┌────────

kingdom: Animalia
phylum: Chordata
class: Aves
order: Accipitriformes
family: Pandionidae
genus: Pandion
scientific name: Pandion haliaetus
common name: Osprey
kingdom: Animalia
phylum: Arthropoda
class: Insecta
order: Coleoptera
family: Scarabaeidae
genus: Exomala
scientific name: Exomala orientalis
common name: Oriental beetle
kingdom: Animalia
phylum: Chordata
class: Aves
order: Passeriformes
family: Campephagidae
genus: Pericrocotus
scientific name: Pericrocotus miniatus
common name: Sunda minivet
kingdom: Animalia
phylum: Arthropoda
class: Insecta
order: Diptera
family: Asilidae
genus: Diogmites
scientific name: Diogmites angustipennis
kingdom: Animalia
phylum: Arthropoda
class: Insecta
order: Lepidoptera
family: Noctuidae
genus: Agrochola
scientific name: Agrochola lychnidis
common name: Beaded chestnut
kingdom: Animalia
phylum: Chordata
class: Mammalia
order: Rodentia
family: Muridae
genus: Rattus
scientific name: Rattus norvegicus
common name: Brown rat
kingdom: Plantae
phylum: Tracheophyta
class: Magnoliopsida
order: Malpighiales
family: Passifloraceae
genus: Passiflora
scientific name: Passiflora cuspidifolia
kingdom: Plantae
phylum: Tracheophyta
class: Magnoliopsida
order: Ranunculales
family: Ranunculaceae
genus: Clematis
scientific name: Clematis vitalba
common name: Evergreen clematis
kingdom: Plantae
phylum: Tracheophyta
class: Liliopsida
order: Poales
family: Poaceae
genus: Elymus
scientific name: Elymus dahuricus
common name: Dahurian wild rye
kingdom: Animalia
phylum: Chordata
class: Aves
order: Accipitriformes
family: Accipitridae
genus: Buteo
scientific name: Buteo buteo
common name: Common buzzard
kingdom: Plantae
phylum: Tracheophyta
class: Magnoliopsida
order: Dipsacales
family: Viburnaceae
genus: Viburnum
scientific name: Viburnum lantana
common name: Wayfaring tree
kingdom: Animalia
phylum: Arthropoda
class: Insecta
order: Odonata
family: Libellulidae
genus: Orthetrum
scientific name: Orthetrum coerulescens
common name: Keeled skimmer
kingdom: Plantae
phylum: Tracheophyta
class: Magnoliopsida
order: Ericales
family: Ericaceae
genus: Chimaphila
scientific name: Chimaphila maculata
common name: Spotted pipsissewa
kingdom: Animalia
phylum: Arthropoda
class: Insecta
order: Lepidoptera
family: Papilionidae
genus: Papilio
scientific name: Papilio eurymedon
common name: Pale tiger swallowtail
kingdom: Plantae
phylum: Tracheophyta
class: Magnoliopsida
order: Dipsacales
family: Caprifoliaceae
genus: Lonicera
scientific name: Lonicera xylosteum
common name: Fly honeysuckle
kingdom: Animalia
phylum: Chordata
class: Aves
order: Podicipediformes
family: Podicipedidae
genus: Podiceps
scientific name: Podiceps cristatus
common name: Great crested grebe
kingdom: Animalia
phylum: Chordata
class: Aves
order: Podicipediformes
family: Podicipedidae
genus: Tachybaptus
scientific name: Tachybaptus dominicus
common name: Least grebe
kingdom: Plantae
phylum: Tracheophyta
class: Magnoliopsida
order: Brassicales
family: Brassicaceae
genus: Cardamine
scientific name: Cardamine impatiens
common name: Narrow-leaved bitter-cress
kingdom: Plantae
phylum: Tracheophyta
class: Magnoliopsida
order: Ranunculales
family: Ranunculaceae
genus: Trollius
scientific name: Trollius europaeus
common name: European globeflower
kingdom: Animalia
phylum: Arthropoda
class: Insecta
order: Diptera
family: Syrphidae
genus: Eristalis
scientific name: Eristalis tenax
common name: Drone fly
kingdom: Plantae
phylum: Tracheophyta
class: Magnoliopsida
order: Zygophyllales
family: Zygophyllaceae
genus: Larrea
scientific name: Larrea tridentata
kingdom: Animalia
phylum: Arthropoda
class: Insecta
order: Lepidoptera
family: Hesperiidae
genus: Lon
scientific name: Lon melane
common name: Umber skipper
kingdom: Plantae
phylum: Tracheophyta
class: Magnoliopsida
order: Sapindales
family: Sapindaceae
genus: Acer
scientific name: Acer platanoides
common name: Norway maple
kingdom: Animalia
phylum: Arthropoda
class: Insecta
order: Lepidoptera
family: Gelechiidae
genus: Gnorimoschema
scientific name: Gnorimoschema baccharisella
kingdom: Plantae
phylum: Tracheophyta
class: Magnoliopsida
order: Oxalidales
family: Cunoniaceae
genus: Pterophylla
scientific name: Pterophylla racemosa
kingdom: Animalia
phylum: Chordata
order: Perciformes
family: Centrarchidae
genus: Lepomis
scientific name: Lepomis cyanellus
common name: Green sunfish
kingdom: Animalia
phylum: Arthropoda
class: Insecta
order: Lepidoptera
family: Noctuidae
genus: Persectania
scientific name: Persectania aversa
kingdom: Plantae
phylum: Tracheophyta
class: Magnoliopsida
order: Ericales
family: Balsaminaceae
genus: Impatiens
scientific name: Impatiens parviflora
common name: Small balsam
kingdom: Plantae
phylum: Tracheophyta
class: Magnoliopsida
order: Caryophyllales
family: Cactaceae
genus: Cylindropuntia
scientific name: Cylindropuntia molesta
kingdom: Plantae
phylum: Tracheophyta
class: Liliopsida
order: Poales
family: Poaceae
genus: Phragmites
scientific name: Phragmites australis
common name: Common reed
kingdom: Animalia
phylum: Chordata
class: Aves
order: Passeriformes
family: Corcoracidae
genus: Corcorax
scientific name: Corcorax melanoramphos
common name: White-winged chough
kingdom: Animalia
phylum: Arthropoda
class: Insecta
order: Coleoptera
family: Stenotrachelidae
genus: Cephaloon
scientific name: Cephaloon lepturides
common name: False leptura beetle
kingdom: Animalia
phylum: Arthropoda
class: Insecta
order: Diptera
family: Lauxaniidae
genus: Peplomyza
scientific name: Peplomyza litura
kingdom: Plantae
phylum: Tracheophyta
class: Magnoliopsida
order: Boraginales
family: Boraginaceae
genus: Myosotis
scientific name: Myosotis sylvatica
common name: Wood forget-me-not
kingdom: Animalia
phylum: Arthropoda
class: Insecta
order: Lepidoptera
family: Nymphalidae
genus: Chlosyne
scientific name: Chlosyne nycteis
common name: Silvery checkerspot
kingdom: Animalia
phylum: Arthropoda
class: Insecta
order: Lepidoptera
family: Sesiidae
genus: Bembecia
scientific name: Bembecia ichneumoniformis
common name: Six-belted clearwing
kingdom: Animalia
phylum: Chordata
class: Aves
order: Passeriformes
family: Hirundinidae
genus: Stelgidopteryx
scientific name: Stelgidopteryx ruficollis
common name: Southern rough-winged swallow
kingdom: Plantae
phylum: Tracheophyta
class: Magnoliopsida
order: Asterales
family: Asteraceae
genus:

└────────

→ Given exercise: Rewrite the data above with "common name" substituted by "vernacular name" at every occurrence, leaving everything else as it is.

→ The reply:
kingdom: Animalia
phylum: Chordata
class: Aves
order: Accipitriformes
family: Pandionidae
genus: Pandion
scientific name: Pandion haliaetus
vernacular name: Osprey
kingdom: Animalia
phylum: Arthropoda
class: Insecta
order: Coleoptera
family: Scarabaeidae
genus: Exomala
scientific name: Exomala orientalis
vernacular name: Oriental beetle
kingdom: Animalia
phylum: Chordata
class: Aves
order: Passeriformes
family: Campephagidae
genus: Pericrocotus
scientific name: Pericrocotus miniatus
vernacular name: Sunda minivet
kingdom: Animalia
phylum: Arthropoda
class: Insecta
order: Diptera
family: Asilidae
genus: Diogmites
scientific name: Diogmites angustipennis
kingdom: Animalia
phylum: Arthropoda
class: Insecta
order: Lepidoptera
family: Noctuidae
genus: Agrochola
scientific name: Agrochola lychnidis
vernacular name: Beaded chestnut
kingdom: Animalia
phylum: Chordata
class: Mammalia
order: Rodentia
family: Muridae
genus: Rattus
scientific name: Rattus norvegicus
vernacular name: Brown rat
kingdom: Plantae
phylum: Tracheophyta
class: Magnoliopsida
order: Malpighiales
family: Passifloraceae
genus: Passiflora
scientific name: Passiflora cuspidifolia
kingdom: Plantae
phylum: Tracheophyta
class: Magnoliopsida
order: Ranunculales
family: Ranunculaceae
genus: Clematis
scientific name: Clematis vitalba
vernacular name: Evergreen clematis
kingdom: Plantae
phylum: Tracheophyta
class: Liliopsida
order: Poales
family: Poaceae
genus: Elymus
scientific name: Elymus dahuricus
vernacular name: Dahurian wild rye
kingdom: Animalia
phylum: Chordata
class: Aves
order: Accipitriformes
family: Accipitridae
genus: Buteo
scientific name: Buteo buteo
vernacular name: Common buzzard
kingdom: Plantae
phylum: Tracheophyta
class: Magnoliopsida
order: Dipsacales
family: Viburnaceae
genus: Viburnum
scientific name: Viburnum lantana
vernacular name: Wayfaring tree
kingdom: Animalia
phylum: Arthropoda
class: Insecta
order: Odonata
family: Libellulidae
genus: Orthetrum
scientific name: Orthetrum coerulescens
vernacular name: Keeled skimmer
kingdom: Plantae
phylum: Tracheophyta
class: Magnoliopsida
order: Ericales
family: Ericaceae
genus: Chimaphila
scientific name: Chimaphila maculata
vernacular name: Spotted pipsissewa
kingdom: Animalia
phylum: Arthropoda
class: Insecta
order: Lepidoptera
family: Papilionidae
genus: Papilio
scientific name: Papilio eurymedon
vernacular name: Pale tiger swallowtail
kingdom: Plantae
phylum: Tracheophyta
class: Magnoliopsida
order: Dipsacales
family: Caprifoliaceae
genus: Lonicera
scientific name: Lonicera xylosteum
vernacular name: Fly honeysuckle
kingdom: Animalia
phylum: Chordata
class: Aves
order: Podicipediformes
family: Podicipedidae
genus: Podiceps
scientific name: Podiceps cristatus
vernacular name: Great crested grebe
kingdom: Animalia
phylum: Chordata
class: Aves
order: Podicipediformes
family: Podicipedidae
genus: Tachybaptus
scientific name: Tachybaptus dominicus
vernacular name: Least grebe
kingdom: Plantae
phylum: Tracheophyta
class: Magnoliopsida
order: Brassicales
family: Brassicaceae
genus: Cardamine
scientific name: Cardamine impatiens
vernacular name: Narrow-leaved bitter-cress
kingdom: Plantae
phylum: Tracheophyta
class: Magnoliopsida
order: Ranunculales
family: Ranunculaceae
genus: Trollius
scientific name: Trollius europaeus
vernacular name: European globeflower
kingdom: Animalia
phylum: Arthropoda
class: Insecta
order: Diptera
family: Syrphidae
genus: Eristalis
scientific name: Eristalis tenax
vernacular name: Drone fly
kingdom: Plantae
phylum: Tracheophyta
class: Magnoliopsida
order: Zygophyllales
family: Zygophyllaceae
genus: Larrea
scientific name: Larrea tridentata
kingdom: Animalia
phylum: Arthropoda
class: Insecta
order: Lepidoptera
family: Hesperiidae
genus: Lon
scientific name: Lon melane
vernacular name: Umber skipper
kingdom: Plantae
phylum: Tracheophyta
class: Magnoliopsida
order: Sapindales
family: Sapindaceae
genus: Acer
scientific name: Acer platanoides
vernacular name: Norway maple
kingdom: Animalia
phylum: Arthropoda
class: Insecta
order: Lepidoptera
family: Gelechiidae
genus: Gnorimoschema
scientific name: Gnorimoschema baccharisella
kingdom: Plantae
phylum: Tracheophyta
class: Magnoliopsida
order: Oxalidales
family: Cunoniaceae
genus: Pterophylla
scientific name: Pterophylla racemosa
kingdom: Animalia
phylum: Chordata
order: Perciformes
family: Centrarchidae
genus: Lepomis
scientific name: Lepomis cyanellus
vernacular name: Green sunfish
kingdom: Animalia
phylum: Arthropoda
class: Insecta
order: Lepidoptera
family: Noctuidae
genus: Persectania
scientific name: Persectania aversa
kingdom: Plantae
phylum: Tracheophyta
class: Magnoliopsida
order: Ericales
family: Balsaminaceae
genus: Impatiens
scientific name: Impatiens parviflora
vernacular name: Small balsam
kingdom: Plantae
phylum: Tracheophyta
class: Magnoliopsida
order: Caryophyllales
family: Cactaceae
genus: Cylindropuntia
scientific name: Cylindropuntia molesta
kingdom: Plantae
phylum: Tracheophyta
class: Liliopsida
order: Poales
family: Poaceae
genus: Phragmites
scientific name: Phragmites australis
vernacular name: Common reed
kingdom: Animalia
phylum: Chordata
class: Aves
order: Passeriformes
family: Corcoracidae
genus: Corcorax
scientific name: Corcorax melanoramphos
vernacular name: White-winged chough
kingdom: Animalia
phylum: Arthropoda
class: Insecta
order: Coleoptera
family: Stenotrachelidae
genus: Cephaloon
scientific name: Cephaloon lepturides
vernacular name: False leptura beetle
kingdom: Animalia
phylum: Arthropoda
class: Insecta
order: Diptera
family: Lauxaniidae
genus: Peplomyza
scientific name: Peplomyza litura
kingdom: Plantae
phylum: Tracheophyta
class: Magnoliopsida
order: Boraginales
family: Boraginaceae
genus: Myosotis
scientific name: Myosotis sylvatica
vernacular name: Wood forget-me-not
kingdom: Animalia
phylum: Arthropoda
class: Insecta
order: Lepidoptera
family: Nymphalidae
genus: Chlosyne
scientific name: Chlosyne nycteis
vernacular name: Silvery checkerspot
kingdom: Animalia
phylum: Arthropoda
class: Insecta
order: Lepidoptera
family: Sesiidae
genus: Bembecia
scientific name: Bembecia ichneumoniformis
vernacular name: Six-belted clearwing
kingdom: Animalia
phylum: Chordata
class: Aves
order: Passeriformes
family: Hirundinidae
genus: Stelgidopteryx
scientific name: Stelgidopteryx ruficollis
vernacular name: Southern rough-winged swallow
kingdom: Plantae
phylum: Tracheophyta
class: Magnoliopsida
order: Asterales
family: Asteraceae
genus:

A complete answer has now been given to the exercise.